Comparing the Chinese automotive market with the U.S. industry might be akin to comparing apples with oranges.
“While they are both fruits, they are distinctly different,” says Tim Dunne, an industry analyst with J.D. Power & Associates.
What’s missing is perspective, and a closer look at the differences is revealing.
Dunne says nearly one-third of the 12.9 million light vehicles sold in China last year were light-commercial vehicles, weighing less than 6 tons gross-vehicle weight and typically retailing for $5,000 to $12,000.
In this segment of 4.2 million LCVs, nearly 60% were micro trucks and vans retailing for only $5,000 to $6,000, all vehicles virtually unknown in the U.S.

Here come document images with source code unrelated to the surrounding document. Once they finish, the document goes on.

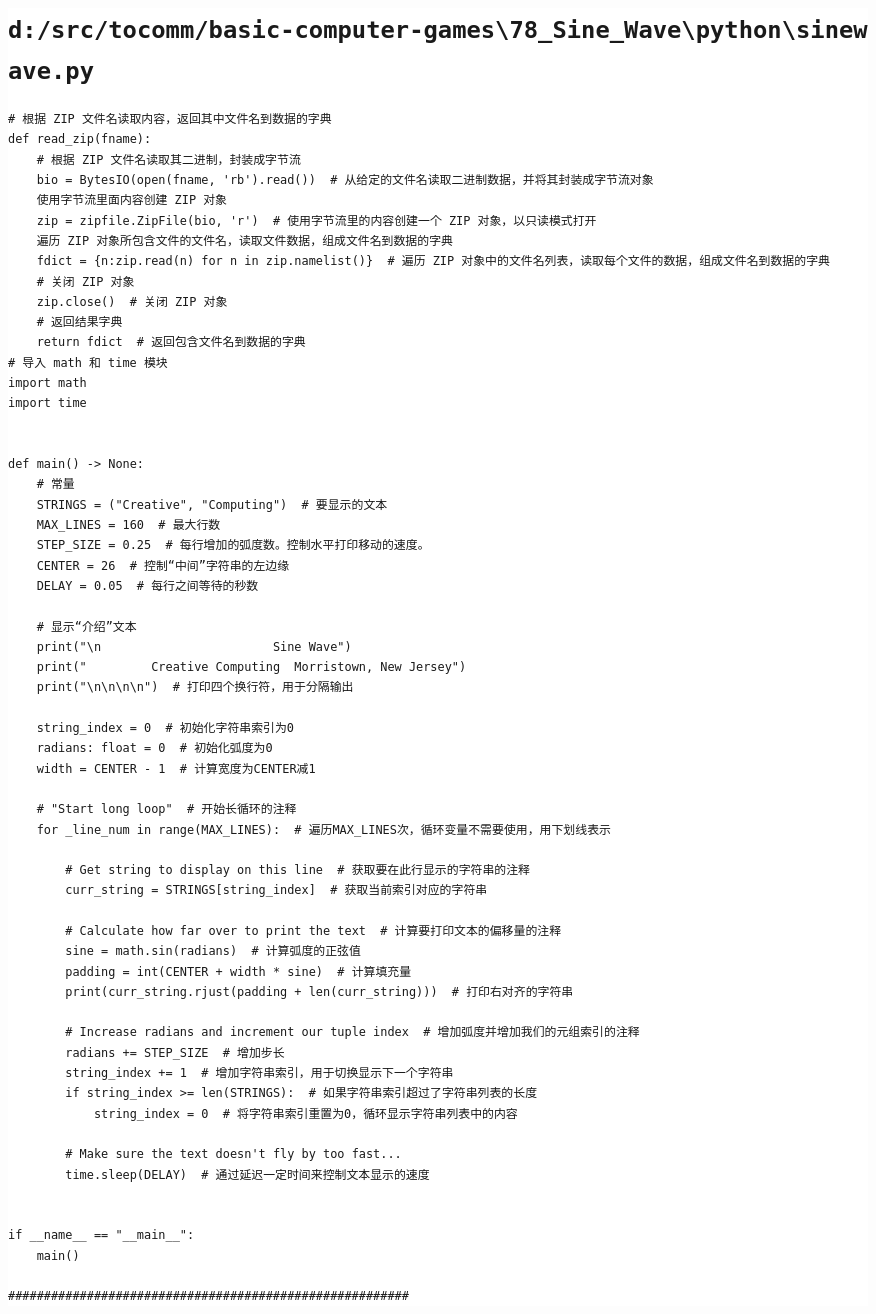 # `d:/src/tocomm/basic-computer-games\78_Sine_Wave\python\sinewave.py`

```
# 根据 ZIP 文件名读取内容，返回其中文件名到数据的字典
def read_zip(fname):
    # 根据 ZIP 文件名读取其二进制，封装成字节流
    bio = BytesIO(open(fname, 'rb').read())  # 从给定的文件名读取二进制数据，并将其封装成字节流对象
    使用字节流里面内容创建 ZIP 对象
    zip = zipfile.ZipFile(bio, 'r')  # 使用字节流里的内容创建一个 ZIP 对象，以只读模式打开
    遍历 ZIP 对象所包含文件的文件名，读取文件数据，组成文件名到数据的字典
    fdict = {n:zip.read(n) for n in zip.namelist()}  # 遍历 ZIP 对象中的文件名列表，读取每个文件的数据，组成文件名到数据的字典
    # 关闭 ZIP 对象
    zip.close()  # 关闭 ZIP 对象
    # 返回结果字典
    return fdict  # 返回包含文件名到数据的字典
# 导入 math 和 time 模块
import math
import time


def main() -> None:
    # 常量
    STRINGS = ("Creative", "Computing")  # 要显示的文本
    MAX_LINES = 160  # 最大行数
    STEP_SIZE = 0.25  # 每行增加的弧度数。控制水平打印移动的速度。
    CENTER = 26  # 控制“中间”字符串的左边缘
    DELAY = 0.05  # 每行之间等待的秒数

    # 显示“介绍”文本
    print("\n                        Sine Wave")
    print("         Creative Computing  Morristown, New Jersey")
    print("\n\n\n\n")  # 打印四个换行符，用于分隔输出

    string_index = 0  # 初始化字符串索引为0
    radians: float = 0  # 初始化弧度为0
    width = CENTER - 1  # 计算宽度为CENTER减1

    # "Start long loop"  # 开始长循环的注释
    for _line_num in range(MAX_LINES):  # 遍历MAX_LINES次，循环变量不需要使用，用下划线表示

        # Get string to display on this line  # 获取要在此行显示的字符串的注释
        curr_string = STRINGS[string_index]  # 获取当前索引对应的字符串

        # Calculate how far over to print the text  # 计算要打印文本的偏移量的注释
        sine = math.sin(radians)  # 计算弧度的正弦值
        padding = int(CENTER + width * sine)  # 计算填充量
        print(curr_string.rjust(padding + len(curr_string)))  # 打印右对齐的字符串

        # Increase radians and increment our tuple index  # 增加弧度并增加我们的元组索引的注释
        radians += STEP_SIZE  # 增加步长
        string_index += 1  # 增加字符串索引，用于切换显示下一个字符串
        if string_index >= len(STRINGS):  # 如果字符串索引超过了字符串列表的长度
            string_index = 0  # 将字符串索引重置为0，循环显示字符串列表中的内容

        # Make sure the text doesn't fly by too fast...
        time.sleep(DELAY)  # 通过延迟一定时间来控制文本显示的速度


if __name__ == "__main__":
    main()

########################################################
```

Moreover, the average transaction price of a passenger vehicle last year was $17,500 in China compared with $27,500 in the U.S., pointing to a difference of roughly $100 billion in the value of vehicle sales.
At the end of 2009, the U.S. parc was about 250 million LVs, more than four times China’s 60 million.
J.D. Power estimates it will take another 15 years before China matches the number of vehicles in operation in the U.S. and enjoys the added business benefits, which range from gasoline sales, oil changes and tune-ups to replacement tires and spare parts.
Another economic generator that will expand in China over time is the used-car business. The ratio today is four used-vehicle sales in the U.S. for every new-car sale. The inverse is true in China, where three new cars are sold for every used-car transaction.
J.D. Power Initial Quality and Appeal studies show Chinese consumers currently give a majority of China’s national brands low scores compared with foreign brands made in China.
Most national brands offer a 2-year, 18,642-mile (30,000-km) warranty, while foreign brands sold in China typically offer a minimum four years, 37,284 miles (60,000 km).
Yet, developing an automotive industry from scratch takes decades, and important changes are under way on several fronts.
“The quality and reliability of China’s national brands have improved significantly in the last 10 years – from an average of 8.3 problems per vehicle in 2000 to 2.5 PPV in 2009, based on the first 90 days of ownership,” says Dunne, citing J.D. Power studies. “That’s tremendous progress.”
China’s wide and deep talent pool is being tapped, as well. “BYD (Auto Co. Ltd.) is innovating in battery and electric-vehicle technology, and Chinese design capability is being used by foreign auto makers,” Dunne cites as examples.
With China’s annual economic growth of 8% to 9% considered likely in the next five years, vehicle demand is expected to broaden geographically, as well as expand.
“Much of the sales growth in the next five years is going to come in rural and provincial markets,” Dunne says. “There is a whole new market segment that has not been addressed, where most people have not yet reached the income level needed to afford a car. But they will in a few more years.”
The growth in vehicle demand in China the last 25 years has been explosive. In 1985, about 1,700 passenger vehicles were sold in the country. Annual sales reached 320,000 by 1995 and increased ten-fold in the next decade to 3.2 million.
While the rate of growth undoubtedly will slow, the automotive market will inexorably keep expanding in this nation of 1.34 billion people.
J.D. Power is forecasting 19.1 million LV sales in China by 2015, made up of 13.5 million passenger vehicles and 5.5 million LCVs. This compares with 16.3 million LV deliveries in the U.S., made up of 13.9 million passenger vehicles and 2.3 million LCVs forecast in the same timeframe.
As the Chinese market matures, the differences with the U.S. will narrow.
Predicts Dunne: “China will someday become the world’s largest automotive market on an apples-to-apples basis, as well as a leading global center for automotive innovation and production.”